• JOB:
Copy out exactly the stretch of the listing below that begins at the line containing "230. Successfully forked" and ends at the line containing "237. Successfully forked", and copy nothing outside it.
-*-
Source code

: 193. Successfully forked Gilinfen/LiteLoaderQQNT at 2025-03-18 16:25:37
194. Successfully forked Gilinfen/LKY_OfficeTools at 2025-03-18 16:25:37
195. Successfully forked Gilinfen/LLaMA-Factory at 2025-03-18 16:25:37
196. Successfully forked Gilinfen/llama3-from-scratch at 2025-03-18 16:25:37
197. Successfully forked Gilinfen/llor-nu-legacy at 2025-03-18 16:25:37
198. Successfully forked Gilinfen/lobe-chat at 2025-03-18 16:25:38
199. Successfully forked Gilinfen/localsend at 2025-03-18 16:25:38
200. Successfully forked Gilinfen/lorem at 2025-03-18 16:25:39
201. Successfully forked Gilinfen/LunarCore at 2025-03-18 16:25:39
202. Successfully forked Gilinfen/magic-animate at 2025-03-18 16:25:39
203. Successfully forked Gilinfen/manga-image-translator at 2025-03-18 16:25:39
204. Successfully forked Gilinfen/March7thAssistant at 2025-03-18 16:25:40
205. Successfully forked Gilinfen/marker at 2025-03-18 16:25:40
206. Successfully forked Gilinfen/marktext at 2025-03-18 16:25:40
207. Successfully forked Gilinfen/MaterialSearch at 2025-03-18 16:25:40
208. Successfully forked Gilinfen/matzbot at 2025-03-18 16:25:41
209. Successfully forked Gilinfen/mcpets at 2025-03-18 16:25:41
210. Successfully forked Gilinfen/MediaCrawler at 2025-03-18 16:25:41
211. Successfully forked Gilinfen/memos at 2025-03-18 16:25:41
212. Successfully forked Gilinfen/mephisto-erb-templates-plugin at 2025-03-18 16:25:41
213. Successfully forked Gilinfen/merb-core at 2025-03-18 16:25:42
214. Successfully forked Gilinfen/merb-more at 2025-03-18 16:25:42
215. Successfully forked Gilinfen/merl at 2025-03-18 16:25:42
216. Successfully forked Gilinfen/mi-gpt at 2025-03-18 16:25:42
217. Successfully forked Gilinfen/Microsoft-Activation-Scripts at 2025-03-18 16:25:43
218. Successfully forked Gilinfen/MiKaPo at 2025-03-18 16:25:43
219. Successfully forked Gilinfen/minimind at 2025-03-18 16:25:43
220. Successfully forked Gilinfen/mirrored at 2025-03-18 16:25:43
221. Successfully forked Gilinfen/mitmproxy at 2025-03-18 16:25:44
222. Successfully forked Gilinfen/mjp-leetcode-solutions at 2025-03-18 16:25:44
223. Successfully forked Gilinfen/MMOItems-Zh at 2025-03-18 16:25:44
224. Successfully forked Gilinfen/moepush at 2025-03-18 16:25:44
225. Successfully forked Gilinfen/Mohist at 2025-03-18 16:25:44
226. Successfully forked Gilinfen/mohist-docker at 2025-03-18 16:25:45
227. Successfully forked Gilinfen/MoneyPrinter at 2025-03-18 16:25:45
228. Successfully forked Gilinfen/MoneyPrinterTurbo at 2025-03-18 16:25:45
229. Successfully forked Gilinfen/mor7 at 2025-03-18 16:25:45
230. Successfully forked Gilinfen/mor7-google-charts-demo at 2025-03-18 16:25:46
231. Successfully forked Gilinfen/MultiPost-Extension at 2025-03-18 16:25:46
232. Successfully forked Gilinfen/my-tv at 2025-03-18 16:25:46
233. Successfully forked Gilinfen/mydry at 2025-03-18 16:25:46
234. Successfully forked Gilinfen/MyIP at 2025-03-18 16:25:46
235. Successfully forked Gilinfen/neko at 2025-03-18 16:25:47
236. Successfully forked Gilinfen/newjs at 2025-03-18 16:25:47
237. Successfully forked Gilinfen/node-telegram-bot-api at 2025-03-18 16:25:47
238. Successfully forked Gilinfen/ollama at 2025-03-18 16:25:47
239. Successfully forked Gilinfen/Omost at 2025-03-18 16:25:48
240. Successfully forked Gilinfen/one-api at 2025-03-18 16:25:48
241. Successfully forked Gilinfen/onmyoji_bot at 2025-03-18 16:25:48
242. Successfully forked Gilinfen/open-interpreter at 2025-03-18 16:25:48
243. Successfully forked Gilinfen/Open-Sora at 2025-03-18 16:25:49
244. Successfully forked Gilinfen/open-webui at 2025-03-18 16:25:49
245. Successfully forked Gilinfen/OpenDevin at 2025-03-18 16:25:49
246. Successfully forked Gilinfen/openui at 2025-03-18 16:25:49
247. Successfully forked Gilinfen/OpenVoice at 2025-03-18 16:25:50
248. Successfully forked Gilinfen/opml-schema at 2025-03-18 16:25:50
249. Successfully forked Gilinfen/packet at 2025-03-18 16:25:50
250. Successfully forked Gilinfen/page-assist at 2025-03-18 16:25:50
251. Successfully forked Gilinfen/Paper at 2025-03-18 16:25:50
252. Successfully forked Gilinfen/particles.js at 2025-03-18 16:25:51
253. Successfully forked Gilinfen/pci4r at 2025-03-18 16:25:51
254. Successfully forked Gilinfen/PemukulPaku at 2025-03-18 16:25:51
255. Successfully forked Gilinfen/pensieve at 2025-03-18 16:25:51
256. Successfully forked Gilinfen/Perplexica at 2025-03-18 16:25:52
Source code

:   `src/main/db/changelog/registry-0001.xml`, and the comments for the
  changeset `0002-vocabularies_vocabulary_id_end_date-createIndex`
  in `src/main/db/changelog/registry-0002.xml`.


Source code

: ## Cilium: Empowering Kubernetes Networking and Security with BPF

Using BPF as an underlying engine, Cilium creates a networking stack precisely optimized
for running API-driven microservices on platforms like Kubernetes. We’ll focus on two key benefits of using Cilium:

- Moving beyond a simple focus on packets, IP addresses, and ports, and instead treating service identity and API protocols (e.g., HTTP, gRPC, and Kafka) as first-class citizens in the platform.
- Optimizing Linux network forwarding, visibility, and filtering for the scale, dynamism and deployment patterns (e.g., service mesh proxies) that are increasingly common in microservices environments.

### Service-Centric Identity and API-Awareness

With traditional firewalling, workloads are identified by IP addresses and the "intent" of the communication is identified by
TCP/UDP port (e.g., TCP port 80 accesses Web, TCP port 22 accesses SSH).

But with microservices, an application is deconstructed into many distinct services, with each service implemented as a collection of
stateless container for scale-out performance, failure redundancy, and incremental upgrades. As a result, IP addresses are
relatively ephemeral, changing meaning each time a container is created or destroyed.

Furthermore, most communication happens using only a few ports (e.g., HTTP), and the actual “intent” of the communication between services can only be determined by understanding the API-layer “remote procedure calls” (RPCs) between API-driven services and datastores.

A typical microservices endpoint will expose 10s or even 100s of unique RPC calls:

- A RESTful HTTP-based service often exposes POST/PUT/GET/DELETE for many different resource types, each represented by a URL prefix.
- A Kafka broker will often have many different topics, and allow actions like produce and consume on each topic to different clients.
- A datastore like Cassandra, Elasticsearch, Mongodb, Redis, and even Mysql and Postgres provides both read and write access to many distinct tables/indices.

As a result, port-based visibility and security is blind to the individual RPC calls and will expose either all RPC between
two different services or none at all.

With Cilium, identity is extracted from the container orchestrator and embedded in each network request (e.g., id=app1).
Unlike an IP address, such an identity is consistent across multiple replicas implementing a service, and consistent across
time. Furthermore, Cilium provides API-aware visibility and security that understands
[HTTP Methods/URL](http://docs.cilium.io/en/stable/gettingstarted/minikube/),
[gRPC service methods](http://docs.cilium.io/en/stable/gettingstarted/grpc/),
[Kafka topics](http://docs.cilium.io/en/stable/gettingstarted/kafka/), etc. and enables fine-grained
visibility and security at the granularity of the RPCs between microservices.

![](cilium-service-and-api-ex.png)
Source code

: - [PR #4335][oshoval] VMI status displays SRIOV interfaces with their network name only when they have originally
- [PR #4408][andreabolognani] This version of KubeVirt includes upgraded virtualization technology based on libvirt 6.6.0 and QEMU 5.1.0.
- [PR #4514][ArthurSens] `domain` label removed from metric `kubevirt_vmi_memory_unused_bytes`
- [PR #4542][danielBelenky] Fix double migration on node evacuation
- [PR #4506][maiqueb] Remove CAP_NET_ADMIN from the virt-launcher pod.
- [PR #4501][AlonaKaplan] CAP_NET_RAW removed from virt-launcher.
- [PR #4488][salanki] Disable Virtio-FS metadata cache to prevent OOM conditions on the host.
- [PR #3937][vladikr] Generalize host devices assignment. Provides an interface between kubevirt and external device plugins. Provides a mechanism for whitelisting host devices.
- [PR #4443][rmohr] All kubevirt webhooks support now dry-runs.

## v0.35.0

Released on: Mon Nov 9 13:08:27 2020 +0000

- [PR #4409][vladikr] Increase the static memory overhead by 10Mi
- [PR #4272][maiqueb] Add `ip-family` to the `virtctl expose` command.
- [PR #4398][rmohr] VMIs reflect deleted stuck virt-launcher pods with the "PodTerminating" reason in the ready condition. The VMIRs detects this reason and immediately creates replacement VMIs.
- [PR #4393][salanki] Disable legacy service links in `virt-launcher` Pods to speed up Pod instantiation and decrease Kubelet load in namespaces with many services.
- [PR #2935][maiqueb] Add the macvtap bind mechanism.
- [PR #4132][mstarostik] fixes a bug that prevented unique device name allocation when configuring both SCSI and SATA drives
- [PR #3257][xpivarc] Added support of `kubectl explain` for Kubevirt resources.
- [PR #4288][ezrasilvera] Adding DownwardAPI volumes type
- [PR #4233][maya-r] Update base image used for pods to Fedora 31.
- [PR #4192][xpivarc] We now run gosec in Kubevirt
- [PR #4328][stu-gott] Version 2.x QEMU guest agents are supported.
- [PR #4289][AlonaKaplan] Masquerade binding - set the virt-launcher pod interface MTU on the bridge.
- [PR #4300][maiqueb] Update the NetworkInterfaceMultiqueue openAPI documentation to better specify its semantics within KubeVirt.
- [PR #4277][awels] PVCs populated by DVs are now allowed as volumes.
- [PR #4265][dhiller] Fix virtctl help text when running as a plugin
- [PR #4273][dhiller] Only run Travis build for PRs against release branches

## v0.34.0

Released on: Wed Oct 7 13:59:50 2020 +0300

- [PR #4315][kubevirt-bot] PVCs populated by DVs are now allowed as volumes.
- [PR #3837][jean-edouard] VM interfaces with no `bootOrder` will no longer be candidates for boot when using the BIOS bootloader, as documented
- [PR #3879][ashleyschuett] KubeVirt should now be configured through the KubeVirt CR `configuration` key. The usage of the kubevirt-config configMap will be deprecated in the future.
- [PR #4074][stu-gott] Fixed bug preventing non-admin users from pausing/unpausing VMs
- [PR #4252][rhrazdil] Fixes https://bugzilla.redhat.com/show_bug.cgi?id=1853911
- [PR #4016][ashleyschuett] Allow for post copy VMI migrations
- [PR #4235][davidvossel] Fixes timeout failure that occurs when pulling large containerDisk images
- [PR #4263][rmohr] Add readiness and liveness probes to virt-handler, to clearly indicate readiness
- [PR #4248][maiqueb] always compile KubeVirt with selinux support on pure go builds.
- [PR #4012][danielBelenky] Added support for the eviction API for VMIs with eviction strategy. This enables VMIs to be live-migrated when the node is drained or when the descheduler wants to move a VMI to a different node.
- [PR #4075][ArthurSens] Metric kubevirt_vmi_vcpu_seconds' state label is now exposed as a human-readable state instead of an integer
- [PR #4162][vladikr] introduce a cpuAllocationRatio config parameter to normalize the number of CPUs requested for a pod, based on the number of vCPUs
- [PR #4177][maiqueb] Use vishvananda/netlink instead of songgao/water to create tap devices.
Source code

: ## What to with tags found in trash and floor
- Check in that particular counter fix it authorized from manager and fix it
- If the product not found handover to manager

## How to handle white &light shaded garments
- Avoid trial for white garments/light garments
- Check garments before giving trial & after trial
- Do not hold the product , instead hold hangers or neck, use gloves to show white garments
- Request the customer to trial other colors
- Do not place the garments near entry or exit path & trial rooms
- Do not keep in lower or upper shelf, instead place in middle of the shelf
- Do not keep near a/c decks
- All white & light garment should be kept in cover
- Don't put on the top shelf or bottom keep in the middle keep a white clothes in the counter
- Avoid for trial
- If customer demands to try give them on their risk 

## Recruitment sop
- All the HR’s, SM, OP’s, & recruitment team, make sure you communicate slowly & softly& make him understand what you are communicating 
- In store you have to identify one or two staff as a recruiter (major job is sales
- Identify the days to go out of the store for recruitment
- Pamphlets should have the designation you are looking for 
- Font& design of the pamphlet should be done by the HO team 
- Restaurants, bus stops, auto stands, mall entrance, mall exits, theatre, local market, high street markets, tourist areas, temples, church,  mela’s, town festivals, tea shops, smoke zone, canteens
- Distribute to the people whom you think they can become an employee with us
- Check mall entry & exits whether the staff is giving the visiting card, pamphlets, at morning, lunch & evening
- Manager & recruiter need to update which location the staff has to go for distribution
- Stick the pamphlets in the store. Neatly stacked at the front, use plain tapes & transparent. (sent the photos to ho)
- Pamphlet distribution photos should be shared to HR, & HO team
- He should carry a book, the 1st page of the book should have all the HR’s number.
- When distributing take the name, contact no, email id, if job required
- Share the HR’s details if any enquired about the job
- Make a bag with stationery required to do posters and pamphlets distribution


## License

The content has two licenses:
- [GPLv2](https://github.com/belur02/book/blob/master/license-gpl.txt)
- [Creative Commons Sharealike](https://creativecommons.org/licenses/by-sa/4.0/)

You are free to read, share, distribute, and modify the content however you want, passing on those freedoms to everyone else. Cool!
-*-
• RESULT:
230. Successfully forked Gilinfen/mor7-google-charts-demo at 2025-03-18 16:25:46
231. Successfully forked Gilinfen/MultiPost-Extension at 2025-03-18 16:25:46
232. Successfully forked Gilinfen/my-tv at 2025-03-18 16:25:46
233. Successfully forked Gilinfen/mydry at 2025-03-18 16:25:46
234. Successfully forked Gilinfen/MyIP at 2025-03-18 16:25:46
235. Successfully forked Gilinfen/neko at 2025-03-18 16:25:47
236. Successfully forked Gilinfen/newjs at 2025-03-18 16:25:47
237. Successfully forked Gilinfen/node-telegram-bot-api at 2025-03-18 16:25:47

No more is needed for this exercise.